- _WHAT IS NEEDED_
Report back every line from the entries below in which the word "perfect" occurs.

*** Opening of RECORDS FOR THIS TASK ***

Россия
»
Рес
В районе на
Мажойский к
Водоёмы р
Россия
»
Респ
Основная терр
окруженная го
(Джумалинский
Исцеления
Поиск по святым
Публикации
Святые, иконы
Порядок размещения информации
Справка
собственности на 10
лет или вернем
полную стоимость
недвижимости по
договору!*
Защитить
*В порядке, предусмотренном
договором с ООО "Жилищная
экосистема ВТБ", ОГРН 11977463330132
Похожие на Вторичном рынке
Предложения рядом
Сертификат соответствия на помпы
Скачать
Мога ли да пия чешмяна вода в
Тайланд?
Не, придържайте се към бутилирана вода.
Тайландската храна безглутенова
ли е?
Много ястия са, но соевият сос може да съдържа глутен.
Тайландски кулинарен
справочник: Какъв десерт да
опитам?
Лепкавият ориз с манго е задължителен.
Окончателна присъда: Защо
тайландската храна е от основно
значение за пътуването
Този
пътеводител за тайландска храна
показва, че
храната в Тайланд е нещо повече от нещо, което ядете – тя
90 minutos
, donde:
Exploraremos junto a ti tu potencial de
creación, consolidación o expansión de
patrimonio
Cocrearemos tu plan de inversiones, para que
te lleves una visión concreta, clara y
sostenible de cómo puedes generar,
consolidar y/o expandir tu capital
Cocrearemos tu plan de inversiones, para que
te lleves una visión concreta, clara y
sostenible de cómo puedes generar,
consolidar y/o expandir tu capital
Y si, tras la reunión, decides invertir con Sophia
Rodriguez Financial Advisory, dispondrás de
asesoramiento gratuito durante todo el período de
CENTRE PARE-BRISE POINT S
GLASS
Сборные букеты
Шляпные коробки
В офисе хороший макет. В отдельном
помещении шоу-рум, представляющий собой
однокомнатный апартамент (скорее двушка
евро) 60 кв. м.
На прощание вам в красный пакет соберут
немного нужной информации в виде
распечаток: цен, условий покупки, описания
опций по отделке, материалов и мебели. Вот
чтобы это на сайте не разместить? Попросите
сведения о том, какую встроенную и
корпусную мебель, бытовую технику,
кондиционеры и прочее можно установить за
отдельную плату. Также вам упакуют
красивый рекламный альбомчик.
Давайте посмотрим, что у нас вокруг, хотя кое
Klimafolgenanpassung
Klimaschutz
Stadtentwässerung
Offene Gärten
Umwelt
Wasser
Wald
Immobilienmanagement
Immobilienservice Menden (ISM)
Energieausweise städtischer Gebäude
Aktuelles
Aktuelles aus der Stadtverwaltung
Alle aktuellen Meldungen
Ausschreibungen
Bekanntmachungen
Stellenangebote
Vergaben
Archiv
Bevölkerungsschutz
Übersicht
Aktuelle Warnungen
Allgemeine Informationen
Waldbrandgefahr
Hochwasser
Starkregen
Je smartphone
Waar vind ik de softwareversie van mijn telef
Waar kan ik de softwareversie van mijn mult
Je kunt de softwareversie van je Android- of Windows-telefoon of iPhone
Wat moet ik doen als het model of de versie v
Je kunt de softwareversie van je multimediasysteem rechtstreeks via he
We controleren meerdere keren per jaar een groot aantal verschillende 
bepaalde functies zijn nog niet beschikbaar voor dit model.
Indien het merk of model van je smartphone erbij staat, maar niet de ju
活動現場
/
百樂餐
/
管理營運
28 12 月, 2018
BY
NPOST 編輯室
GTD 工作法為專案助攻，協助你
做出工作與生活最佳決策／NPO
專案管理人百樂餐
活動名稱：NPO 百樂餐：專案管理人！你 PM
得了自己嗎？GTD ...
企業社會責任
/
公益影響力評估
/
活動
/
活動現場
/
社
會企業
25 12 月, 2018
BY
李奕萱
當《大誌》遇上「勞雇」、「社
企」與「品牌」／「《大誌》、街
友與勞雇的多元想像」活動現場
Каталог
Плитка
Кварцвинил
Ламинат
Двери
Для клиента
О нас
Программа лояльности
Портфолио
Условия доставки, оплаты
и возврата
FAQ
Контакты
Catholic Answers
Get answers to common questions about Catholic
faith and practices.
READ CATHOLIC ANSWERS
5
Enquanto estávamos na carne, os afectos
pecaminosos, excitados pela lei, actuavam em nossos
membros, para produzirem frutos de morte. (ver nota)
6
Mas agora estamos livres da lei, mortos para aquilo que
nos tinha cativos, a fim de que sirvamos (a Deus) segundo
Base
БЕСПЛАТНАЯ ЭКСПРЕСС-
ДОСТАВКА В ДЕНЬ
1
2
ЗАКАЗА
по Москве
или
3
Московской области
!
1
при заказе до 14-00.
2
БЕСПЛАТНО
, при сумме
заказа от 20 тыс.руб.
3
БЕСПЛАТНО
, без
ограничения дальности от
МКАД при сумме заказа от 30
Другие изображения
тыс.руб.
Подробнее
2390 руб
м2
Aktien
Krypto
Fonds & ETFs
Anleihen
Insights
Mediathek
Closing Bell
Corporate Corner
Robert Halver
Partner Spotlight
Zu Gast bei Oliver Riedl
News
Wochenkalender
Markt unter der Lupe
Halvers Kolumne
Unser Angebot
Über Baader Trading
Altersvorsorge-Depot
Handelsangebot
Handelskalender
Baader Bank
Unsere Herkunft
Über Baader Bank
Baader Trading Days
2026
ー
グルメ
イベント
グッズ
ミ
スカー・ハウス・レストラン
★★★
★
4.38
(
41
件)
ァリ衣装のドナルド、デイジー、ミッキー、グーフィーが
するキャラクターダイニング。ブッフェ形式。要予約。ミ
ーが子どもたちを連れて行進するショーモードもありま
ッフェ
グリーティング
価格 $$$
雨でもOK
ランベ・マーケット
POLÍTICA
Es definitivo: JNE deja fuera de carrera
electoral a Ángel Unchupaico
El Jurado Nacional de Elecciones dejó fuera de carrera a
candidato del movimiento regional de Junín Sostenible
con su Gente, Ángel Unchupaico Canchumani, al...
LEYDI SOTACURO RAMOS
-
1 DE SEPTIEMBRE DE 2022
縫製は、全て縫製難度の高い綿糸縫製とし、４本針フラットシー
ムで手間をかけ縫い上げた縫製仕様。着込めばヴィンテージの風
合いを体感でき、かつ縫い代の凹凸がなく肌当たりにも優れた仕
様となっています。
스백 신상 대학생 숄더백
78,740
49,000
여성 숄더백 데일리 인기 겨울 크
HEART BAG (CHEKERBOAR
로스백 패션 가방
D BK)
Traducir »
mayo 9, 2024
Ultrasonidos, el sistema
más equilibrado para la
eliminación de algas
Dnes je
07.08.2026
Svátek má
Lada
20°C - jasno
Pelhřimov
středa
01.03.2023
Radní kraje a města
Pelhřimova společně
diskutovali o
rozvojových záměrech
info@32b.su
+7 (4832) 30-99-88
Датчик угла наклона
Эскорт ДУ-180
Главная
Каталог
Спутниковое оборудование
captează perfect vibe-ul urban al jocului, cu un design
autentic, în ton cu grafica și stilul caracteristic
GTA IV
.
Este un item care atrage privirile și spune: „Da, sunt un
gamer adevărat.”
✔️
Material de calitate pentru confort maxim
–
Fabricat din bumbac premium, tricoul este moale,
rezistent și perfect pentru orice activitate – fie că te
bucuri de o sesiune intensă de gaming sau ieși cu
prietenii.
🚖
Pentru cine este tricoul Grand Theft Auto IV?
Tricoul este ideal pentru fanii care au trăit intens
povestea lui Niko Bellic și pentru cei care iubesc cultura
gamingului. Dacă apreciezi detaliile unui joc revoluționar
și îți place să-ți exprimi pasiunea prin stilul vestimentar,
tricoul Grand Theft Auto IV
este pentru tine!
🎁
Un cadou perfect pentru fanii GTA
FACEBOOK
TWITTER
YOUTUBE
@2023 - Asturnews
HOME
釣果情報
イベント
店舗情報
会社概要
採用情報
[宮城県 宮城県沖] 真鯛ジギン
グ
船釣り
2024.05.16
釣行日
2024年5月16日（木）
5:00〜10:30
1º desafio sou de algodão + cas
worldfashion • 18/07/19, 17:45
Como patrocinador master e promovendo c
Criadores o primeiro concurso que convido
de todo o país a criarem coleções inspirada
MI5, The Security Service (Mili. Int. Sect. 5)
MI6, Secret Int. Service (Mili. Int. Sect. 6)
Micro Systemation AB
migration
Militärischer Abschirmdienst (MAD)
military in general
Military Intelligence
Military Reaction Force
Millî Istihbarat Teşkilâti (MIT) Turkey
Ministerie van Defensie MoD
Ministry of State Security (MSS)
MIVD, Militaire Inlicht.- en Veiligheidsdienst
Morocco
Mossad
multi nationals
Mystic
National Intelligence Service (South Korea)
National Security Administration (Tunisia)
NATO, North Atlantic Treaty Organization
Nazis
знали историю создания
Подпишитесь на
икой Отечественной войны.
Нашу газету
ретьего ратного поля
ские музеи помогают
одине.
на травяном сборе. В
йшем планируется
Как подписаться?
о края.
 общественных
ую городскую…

*** Close of RECORDS FOR THIS TASK ***

- _SOLUTION BELOW_
captează perfect vibe-ul urban al jocului, cu un design
rezistent și perfect pentru orice activitate – fie că te
Un cadou perfect pentru fanii GTA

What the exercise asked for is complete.